Era dates
- 19th century CE

Regnal name
- Maharani Vrishbhanu Kunwari
- Hindi: वृषभानु कुमारी
- House: Tikamgarh
- Religion: Hinduism

= Vrishbhanu Kuvari =

Queen of Tikamgarh

Vrishbhanu Kuvari (Devanagari: वृषभानु कुमारी) also known as Vrishbhanu Kunwari or Brishbhanu Kunwari was a queen of the Tikamgarh Kingdom in India. She was the queen of the kingdom during the 19th century. She was the consort of the Maharaj Mahendra Pratap Singh of the kingdom. She is well known for building and renovation of several notable temples in the region of the Indian subcontinent.

== Later life ==
According to the Mahanth of the Janaki Mandir in Janakpur, the queen Vrishbhanu Kunwari was initially childless. Then, she came to Janakpur for worship and darshan of Goddess Sita wishing a child, in the mid 19th century. It is said that her wish was fulfilled after the darshan of Goddess Sita.
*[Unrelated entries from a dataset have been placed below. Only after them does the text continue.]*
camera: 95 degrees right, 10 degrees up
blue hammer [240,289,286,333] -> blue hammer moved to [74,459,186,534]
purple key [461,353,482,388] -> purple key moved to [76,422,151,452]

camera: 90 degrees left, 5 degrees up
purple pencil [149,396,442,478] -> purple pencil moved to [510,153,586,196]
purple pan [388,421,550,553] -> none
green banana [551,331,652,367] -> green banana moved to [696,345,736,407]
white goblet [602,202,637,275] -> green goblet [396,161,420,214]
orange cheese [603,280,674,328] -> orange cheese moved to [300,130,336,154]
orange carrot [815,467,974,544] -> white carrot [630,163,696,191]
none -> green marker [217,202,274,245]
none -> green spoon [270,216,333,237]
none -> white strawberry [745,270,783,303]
After the fulfillment of the wish, the queen Vrishbhanu Kunwari built the magnificent temple of Goddess Sita in the city of Janakpur in the Mithila region of the Himalayan nation Nepal. The temple was built at a cost of nine lakh. The temple is known Janaki Mandir or Naulakha Mandir. According to Hindu adherents, the city of Janakpur in Nepal is believed to be the location of King Siradhwaja Janaka's court.